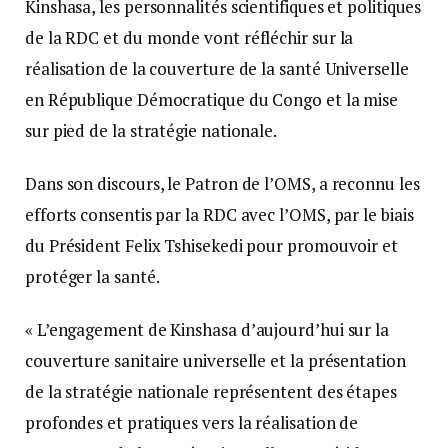
Kinshasa, les personnalités scientifiques et politiques
de la RDC et du monde vont réfléchir sur la
réalisation de la couverture de la santé Universelle
en République Démocratique du Congo et la mise
sur pied de la stratégie nationale.
Dans son discours, le Patron de l’OMS, a reconnu les
efforts consentis par la RDC avec l’OMS, par le biais
du Président Felix Tshisekedi pour promouvoir et
protéger la santé.
« L’engagement de Kinshasa d’aujourd’hui sur la
couverture sanitaire universelle et la présentation
de la stratégie nationale représentent des étapes
profondes et pratiques vers la réalisation de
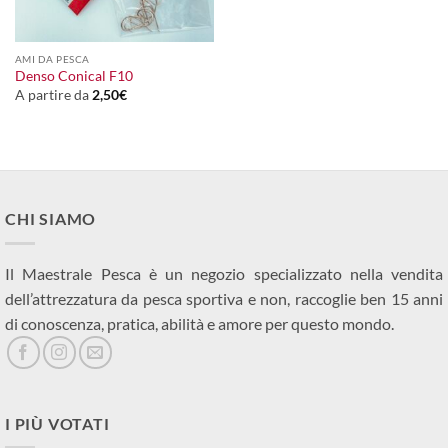
AMI DA PESCA
Denso Conical F10
A partire da
2,50
€
CHI SIAMO
Il Maestrale Pesca è un negozio specializzato nella vendita
dell’attrezzatura da pesca sportiva e non, raccoglie ben 15 anni
di conoscenza, pratica, abilità e amore per questo mondo.
I PIÙ VOTATI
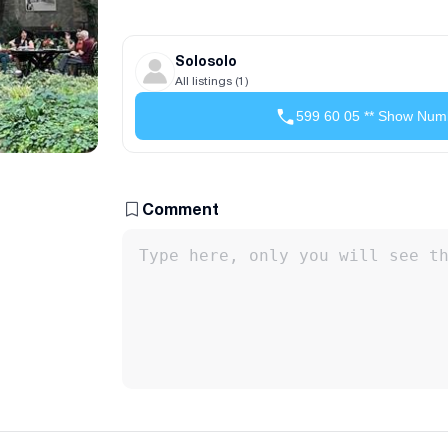
Solosolo
All listings (1)
599 60 05 ** Show Num
Comment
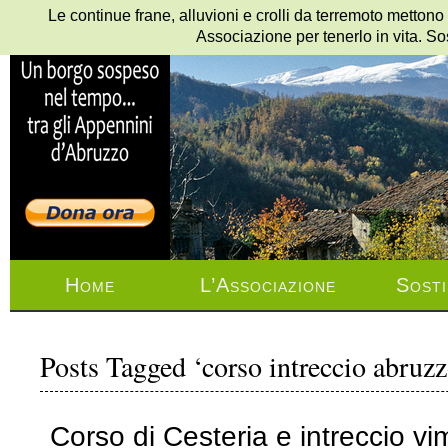
Le continue frane, alluvioni e crolli da terremoto mettono
Associazione per tenerlo in vita. So
Home
L’Associazione
Sosti
Posts Tagged ‘corso intreccio abruzz
Corso di Cesteria e intreccio vim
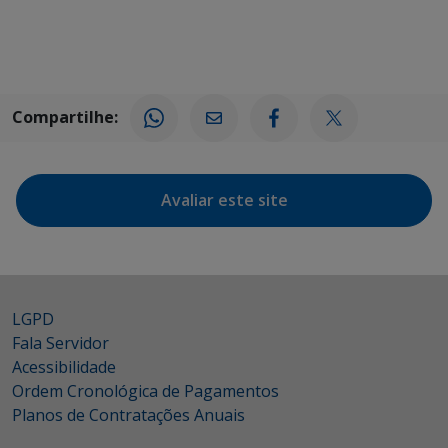
Compartilhe:
Avaliar este site
LGPD
Fala Servidor
Acessibilidade
Ordem Cronológica de Pagamentos
Planos de Contratações Anuais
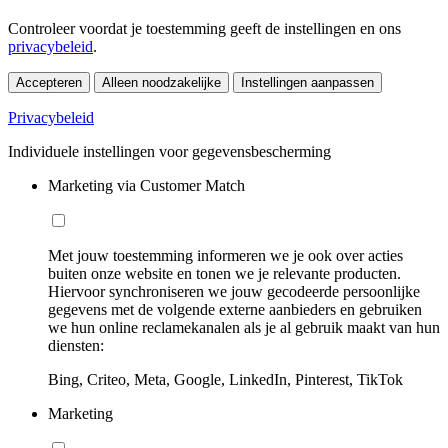
Controleer voordat je toestemming geeft de instellingen en ons
privacybeleid
.
Accepteren
Alleen noodzakelijke
Instellingen aanpassen
Privacybeleid
Individuele instellingen voor gegevensbescherming
Marketing via Customer Match
Met jouw toestemming informeren we je ook over acties
buiten onze website en tonen we je relevante producten.
Hiervoor synchroniseren we jouw gecodeerde persoonlijke
gegevens met de volgende externe aanbieders en gebruiken
we hun online reclamekanalen als je al gebruik maakt van hun
diensten:
Bing, Criteo, Meta, Google, LinkedIn, Pinterest, TikTok
Marketing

Problem details: The entries above are to be reproduced exactly, with the pictures dropped.

Your solution:
Kinshasa, les personnalités scientifiques et politiques
de la RDC et du monde vont réfléchir sur la
réalisation de la couverture de la santé Universelle
en République Démocratique du Congo et la mise
sur pied de la stratégie nationale.
Dans son discours, le Patron de l’OMS, a reconnu les
efforts consentis par la RDC avec l’OMS, par le biais
du Président Felix Tshisekedi pour promouvoir et
protéger la santé.
« L’engagement de Kinshasa d’aujourd’hui sur la
couverture sanitaire universelle et la présentation
de la stratégie nationale représentent des étapes
profondes et pratiques vers la réalisation de
AMI DA PESCA
Denso Conical F10
A partire da
2,50
€
CHI SIAMO
Il Maestrale Pesca è un negozio specializzato nella vendita
dell’attrezzatura da pesca sportiva e non, raccoglie ben 15 anni
di conoscenza, pratica, abilità e amore per questo mondo.
I PIÙ VOTATI
Solosolo
All listings (1)
599 60 05 ** Show Num
Comment
Le continue frane, alluvioni e crolli da terremoto mettono
Associazione per tenerlo in vita. So
Home
L’Associazione
Sosti
Posts Tagged ‘corso intreccio abruzz
Corso di Cesteria e intreccio vim
Compartilhe:
Avaliar este site
LGPD
Fala Servidor
Acessibilidade
Ordem Cronológica de Pagamentos
Planos de Contratações Anuais
Controleer voordat je toestemming geeft de instellingen en ons
privacybeleid
.
Accepteren
Alleen noodzakelijke
Instellingen aanpassen
Privacybeleid
Individuele instellingen voor gegevensbescherming
Marketing via Customer Match
Met jouw toestemming informeren we je ook over acties
buiten onze website en tonen we je relevante producten.
Hiervoor synchroniseren we jouw gecodeerde persoonlijke
gegevens met de volgende externe aanbieders en gebruiken
we hun online reclamekanalen als je al gebruik maakt van hun
diensten:
Bing, Criteo, Meta, Google, LinkedIn, Pinterest, TikTok
Marketing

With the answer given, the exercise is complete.